Hyperacidity, GERD, and ulcers:

Indications for: ZEGERID

Short-term treatment of active benign gastric ulcer, active duodenal ulcer, erosive esophagitis (EE). Symptomatic GERD. Maintenance of healing of EE. To reduce risk of upper GI bleed in critically ill patients (40mg oral susp only).

Adult Dosage:

Take on empty stomach. Caps: swallow whole with water only. Susp: mix in 15–30mL water only; drink immediately; refill cup with water and drink; or, may give via NG/OG tube (see full labeling).

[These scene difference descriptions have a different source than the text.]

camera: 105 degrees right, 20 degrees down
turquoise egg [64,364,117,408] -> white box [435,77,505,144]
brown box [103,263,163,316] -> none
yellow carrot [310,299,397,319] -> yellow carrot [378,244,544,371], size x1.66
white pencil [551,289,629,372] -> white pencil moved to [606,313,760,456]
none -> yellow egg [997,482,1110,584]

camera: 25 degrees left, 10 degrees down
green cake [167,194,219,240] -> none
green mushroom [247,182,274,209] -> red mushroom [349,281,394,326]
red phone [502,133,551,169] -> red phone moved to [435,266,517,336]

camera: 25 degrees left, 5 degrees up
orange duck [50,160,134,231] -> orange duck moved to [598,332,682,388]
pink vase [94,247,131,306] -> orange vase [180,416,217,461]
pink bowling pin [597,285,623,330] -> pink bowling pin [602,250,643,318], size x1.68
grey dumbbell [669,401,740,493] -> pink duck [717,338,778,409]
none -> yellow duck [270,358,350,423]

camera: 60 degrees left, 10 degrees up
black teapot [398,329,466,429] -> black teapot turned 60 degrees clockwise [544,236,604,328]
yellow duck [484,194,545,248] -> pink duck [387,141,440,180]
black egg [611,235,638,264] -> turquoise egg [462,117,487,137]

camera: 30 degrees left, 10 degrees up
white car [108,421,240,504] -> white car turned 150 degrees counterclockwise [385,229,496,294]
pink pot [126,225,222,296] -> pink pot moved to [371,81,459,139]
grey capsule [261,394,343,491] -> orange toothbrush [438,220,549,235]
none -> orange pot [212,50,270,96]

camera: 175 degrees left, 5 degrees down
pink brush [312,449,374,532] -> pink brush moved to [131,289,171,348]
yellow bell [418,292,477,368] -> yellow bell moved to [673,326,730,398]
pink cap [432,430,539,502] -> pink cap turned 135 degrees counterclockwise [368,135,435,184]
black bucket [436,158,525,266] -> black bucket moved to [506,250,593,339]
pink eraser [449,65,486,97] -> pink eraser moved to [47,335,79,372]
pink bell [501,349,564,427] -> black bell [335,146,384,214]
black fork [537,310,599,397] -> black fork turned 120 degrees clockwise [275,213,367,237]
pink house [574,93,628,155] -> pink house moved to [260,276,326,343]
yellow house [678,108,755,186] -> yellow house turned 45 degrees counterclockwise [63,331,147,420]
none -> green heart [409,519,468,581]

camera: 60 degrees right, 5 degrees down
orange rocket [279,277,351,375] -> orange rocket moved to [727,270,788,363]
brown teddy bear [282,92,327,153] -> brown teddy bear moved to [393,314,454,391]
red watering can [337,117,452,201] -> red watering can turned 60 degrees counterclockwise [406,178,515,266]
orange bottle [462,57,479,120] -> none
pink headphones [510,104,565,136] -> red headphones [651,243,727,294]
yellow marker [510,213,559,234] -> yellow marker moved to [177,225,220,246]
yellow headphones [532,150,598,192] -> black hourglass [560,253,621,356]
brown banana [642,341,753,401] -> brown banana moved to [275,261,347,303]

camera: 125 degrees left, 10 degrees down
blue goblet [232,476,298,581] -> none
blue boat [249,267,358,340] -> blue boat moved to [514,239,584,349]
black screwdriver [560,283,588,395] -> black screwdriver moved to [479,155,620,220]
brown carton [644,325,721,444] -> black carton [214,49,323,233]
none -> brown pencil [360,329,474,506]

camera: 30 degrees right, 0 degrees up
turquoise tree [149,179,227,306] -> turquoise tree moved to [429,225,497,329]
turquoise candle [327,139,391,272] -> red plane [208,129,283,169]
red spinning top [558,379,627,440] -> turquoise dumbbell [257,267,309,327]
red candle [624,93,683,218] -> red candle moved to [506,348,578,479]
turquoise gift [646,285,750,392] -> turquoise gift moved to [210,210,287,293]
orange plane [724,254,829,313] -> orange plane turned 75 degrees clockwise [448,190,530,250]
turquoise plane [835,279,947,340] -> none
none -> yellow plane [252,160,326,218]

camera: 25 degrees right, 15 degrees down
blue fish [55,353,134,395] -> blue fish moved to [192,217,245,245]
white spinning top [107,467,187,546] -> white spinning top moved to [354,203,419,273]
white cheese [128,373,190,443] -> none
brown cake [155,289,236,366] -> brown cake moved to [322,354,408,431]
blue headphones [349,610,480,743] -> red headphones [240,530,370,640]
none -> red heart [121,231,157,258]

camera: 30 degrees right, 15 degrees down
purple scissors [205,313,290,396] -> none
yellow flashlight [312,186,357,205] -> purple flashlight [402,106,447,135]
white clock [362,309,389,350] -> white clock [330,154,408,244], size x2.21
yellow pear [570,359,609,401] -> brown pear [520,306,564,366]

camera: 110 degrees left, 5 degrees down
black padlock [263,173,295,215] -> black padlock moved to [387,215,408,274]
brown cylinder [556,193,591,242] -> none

Due to sodium bicarbonate component, two 20mg packets or caps are not equivalent to one 40mg packet or cap. ≥18yrs: Active duodenal ulcer: 20mg once daily for 4 weeks; may continue 4 more weeks. Gastric ulcer: 40mg once daily for 4–8 weeks. GERD (no esophageal lesions): 20mg once daily for up to 4 weeks. EE with GERD symptoms: 20mg once daily for 4–8 weeks. Maintenance of healing of EE: 20mg once daily. GI bleed risk reduction: Day 1: initially 40mg susp once then 40mg susp 6–8hrs later, then 40mg susp once daily for up to 14 days.

Children Dosage:

<18yrs: not established.

ZEGERID Contraindications:

Concomitant rilpivirine-containing products.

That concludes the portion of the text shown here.